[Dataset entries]
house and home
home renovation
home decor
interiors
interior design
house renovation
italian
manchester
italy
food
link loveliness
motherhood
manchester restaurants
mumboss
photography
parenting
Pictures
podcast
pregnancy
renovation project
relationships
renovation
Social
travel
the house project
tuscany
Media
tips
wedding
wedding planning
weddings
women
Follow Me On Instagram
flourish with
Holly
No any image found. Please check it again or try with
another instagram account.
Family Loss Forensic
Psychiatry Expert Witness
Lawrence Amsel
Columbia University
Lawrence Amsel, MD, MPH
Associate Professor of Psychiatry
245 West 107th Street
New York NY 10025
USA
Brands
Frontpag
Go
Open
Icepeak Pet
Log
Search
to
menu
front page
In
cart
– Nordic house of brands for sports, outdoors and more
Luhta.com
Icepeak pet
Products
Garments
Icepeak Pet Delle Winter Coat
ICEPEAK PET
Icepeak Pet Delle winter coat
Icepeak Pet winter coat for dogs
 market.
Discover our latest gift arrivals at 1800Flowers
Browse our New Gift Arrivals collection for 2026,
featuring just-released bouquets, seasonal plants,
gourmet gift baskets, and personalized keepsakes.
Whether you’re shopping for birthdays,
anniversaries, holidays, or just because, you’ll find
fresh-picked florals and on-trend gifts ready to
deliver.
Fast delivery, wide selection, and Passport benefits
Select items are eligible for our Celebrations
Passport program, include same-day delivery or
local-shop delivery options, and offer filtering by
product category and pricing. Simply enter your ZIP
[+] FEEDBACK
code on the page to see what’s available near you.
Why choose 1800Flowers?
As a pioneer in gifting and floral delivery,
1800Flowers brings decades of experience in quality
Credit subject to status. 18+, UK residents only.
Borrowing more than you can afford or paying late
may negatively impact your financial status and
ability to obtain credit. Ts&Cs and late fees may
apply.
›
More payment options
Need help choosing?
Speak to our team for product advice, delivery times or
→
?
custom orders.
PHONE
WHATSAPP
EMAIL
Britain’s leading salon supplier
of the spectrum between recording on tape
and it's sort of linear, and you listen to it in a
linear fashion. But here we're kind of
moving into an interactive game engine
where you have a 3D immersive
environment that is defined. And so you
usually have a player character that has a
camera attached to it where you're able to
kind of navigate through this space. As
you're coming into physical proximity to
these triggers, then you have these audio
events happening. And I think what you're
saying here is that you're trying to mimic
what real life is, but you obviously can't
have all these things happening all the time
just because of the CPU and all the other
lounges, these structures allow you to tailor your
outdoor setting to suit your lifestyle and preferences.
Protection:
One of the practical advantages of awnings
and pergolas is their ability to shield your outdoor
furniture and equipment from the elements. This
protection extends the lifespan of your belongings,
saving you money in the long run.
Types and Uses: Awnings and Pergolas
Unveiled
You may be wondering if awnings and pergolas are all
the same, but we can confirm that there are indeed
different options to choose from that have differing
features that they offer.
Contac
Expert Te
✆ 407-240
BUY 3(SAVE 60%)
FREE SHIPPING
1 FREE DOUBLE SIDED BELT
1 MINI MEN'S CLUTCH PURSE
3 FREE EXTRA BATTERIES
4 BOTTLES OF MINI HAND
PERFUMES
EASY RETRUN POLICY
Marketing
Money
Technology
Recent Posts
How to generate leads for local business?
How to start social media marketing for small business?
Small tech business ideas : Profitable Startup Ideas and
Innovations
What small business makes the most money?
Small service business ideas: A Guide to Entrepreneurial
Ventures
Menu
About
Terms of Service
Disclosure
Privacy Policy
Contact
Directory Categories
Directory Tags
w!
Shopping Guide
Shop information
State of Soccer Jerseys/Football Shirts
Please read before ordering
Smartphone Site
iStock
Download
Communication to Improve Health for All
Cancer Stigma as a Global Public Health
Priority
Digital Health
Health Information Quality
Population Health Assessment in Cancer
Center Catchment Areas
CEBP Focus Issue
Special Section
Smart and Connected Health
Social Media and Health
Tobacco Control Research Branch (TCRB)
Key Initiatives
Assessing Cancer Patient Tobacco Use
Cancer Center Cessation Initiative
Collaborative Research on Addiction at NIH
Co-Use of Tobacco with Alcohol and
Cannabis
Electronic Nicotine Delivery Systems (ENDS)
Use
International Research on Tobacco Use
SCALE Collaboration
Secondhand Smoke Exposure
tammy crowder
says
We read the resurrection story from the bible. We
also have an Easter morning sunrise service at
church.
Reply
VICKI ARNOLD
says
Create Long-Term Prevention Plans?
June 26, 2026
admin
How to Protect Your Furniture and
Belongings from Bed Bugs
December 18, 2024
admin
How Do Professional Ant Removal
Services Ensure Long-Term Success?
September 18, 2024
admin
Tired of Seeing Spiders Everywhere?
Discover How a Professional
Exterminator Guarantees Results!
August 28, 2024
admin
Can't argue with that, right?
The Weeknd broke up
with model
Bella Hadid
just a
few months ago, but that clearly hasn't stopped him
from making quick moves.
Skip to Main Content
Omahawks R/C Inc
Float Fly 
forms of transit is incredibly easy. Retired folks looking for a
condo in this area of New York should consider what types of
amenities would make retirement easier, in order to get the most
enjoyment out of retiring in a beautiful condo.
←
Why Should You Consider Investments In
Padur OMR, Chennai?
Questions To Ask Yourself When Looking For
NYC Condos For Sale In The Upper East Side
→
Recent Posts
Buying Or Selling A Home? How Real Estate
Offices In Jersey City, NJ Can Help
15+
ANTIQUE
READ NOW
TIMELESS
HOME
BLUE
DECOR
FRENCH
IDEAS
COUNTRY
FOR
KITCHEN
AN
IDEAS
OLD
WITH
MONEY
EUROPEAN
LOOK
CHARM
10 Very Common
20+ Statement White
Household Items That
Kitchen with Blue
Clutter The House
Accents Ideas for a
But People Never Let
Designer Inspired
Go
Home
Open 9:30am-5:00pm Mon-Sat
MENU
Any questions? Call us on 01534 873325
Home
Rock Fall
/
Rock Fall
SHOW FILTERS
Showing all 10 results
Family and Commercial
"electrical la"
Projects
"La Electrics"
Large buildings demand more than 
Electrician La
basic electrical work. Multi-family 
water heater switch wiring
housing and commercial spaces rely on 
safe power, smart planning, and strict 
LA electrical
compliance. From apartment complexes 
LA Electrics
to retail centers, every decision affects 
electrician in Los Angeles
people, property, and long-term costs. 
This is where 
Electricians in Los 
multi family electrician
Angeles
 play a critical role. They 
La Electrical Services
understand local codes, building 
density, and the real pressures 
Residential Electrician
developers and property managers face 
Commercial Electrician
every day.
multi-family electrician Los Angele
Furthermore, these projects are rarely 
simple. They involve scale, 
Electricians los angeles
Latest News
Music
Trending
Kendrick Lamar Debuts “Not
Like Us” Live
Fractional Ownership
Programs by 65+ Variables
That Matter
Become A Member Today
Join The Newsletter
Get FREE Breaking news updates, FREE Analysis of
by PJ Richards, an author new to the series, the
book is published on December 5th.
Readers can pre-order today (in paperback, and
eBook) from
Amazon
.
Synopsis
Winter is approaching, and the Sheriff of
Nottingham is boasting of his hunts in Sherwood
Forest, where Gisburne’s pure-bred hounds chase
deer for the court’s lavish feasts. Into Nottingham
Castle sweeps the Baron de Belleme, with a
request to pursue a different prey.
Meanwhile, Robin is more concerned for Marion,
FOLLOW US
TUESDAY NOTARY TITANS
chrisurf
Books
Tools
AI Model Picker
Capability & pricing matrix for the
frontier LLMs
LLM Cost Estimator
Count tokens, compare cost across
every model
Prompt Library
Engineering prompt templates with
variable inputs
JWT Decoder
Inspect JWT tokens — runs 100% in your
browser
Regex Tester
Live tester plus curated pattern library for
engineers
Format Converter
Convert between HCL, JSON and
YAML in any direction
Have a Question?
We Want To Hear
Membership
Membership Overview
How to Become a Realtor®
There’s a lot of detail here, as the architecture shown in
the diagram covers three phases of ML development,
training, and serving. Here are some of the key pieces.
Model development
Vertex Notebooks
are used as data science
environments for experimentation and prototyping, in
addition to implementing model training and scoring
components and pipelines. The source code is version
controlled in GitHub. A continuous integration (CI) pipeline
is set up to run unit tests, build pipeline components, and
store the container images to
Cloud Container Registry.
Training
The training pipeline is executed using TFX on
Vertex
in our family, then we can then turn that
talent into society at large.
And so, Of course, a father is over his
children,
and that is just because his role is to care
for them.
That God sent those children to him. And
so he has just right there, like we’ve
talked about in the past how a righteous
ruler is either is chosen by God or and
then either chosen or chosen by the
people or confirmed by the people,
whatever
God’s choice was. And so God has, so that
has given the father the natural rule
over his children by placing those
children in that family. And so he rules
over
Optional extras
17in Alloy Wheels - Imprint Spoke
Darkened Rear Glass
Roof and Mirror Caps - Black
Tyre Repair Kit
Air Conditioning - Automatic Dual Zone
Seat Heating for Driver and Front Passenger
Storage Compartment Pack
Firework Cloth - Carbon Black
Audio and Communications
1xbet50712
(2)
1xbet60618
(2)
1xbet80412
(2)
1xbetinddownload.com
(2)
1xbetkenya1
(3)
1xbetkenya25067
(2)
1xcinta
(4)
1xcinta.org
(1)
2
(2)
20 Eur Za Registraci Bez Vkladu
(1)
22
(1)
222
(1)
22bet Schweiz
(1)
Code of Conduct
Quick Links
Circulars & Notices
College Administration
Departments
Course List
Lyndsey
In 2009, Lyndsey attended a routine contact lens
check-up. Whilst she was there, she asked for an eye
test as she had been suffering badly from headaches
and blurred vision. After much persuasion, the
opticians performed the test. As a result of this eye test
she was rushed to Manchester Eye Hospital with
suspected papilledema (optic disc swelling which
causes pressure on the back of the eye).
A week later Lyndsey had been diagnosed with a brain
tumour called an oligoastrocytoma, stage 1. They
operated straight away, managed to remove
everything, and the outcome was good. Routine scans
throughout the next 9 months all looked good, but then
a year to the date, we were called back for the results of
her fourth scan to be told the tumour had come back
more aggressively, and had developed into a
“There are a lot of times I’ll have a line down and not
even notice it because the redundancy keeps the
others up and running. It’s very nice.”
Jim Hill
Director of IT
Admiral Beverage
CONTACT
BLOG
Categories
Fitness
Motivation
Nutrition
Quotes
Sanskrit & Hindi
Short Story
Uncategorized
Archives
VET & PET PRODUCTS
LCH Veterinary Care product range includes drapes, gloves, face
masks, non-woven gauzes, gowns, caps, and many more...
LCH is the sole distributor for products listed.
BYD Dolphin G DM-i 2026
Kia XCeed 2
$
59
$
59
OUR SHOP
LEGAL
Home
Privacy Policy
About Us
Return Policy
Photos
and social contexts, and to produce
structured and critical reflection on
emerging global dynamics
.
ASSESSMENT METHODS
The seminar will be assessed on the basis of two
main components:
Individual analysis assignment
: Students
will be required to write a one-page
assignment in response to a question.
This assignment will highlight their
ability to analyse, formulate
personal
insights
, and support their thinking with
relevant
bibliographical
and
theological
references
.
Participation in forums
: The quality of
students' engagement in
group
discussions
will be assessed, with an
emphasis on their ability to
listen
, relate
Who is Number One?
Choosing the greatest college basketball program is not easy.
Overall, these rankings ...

§ **Exercise requirements**
Out of the entries above, write out only the lines between the line holding "Clutter The House" and the line holding "Prompt Library", inclusive, each exactly as given.

§ **Solution**
Clutter The House
Accents Ideas for a
But People Never Let
Designer Inspired
Go
Home
Open 9:30am-5:00pm Mon-Sat
MENU
Any questions? Call us on 01534 873325
Home
Rock Fall
/
Rock Fall
SHOW FILTERS
Showing all 10 results
Family and Commercial
"electrical la"
Projects
"La Electrics"
Large buildings demand more than 
Electrician La
basic electrical work. Multi-family 
water heater switch wiring
housing and commercial spaces rely on 
safe power, smart planning, and strict 
LA electrical
compliance. From apartment complexes 
LA Electrics
to retail centers, every decision affects 
electrician in Los Angeles
people, property, and long-term costs. 
This is where 
Electricians in Los 
multi family electrician
Angeles
 play a critical role. They 
La Electrical Services
understand local codes, building 
density, and the real pressures 
Residential Electrician
developers and property managers face 
Commercial Electrician
every day.
multi-family electrician Los Angele
Furthermore, these projects are rarely 
simple. They involve scale, 
Electricians los angeles
Latest News
Music
Trending
Kendrick Lamar Debuts “Not
Like Us” Live
Fractional Ownership
Programs by 65+ Variables
That Matter
Become A Member Today
Join The Newsletter
Get FREE Breaking news updates, FREE Analysis of
by PJ Richards, an author new to the series, the
book is published on December 5th.
Readers can pre-order today (in paperback, and
eBook) from
Amazon
.
Synopsis
Winter is approaching, and the Sheriff of
Nottingham is boasting of his hunts in Sherwood
Forest, where Gisburne’s pure-bred hounds chase
deer for the court’s lavish feasts. Into Nottingham
Castle sweeps the Baron de Belleme, with a
request to pursue a different prey.
Meanwhile, Robin is more concerned for Marion,
FOLLOW US
TUESDAY NOTARY TITANS
chrisurf
Books
Tools
AI Model Picker
Capability & pricing matrix for the
frontier LLMs
LLM Cost Estimator
Count tokens, compare cost across
every model
Prompt Library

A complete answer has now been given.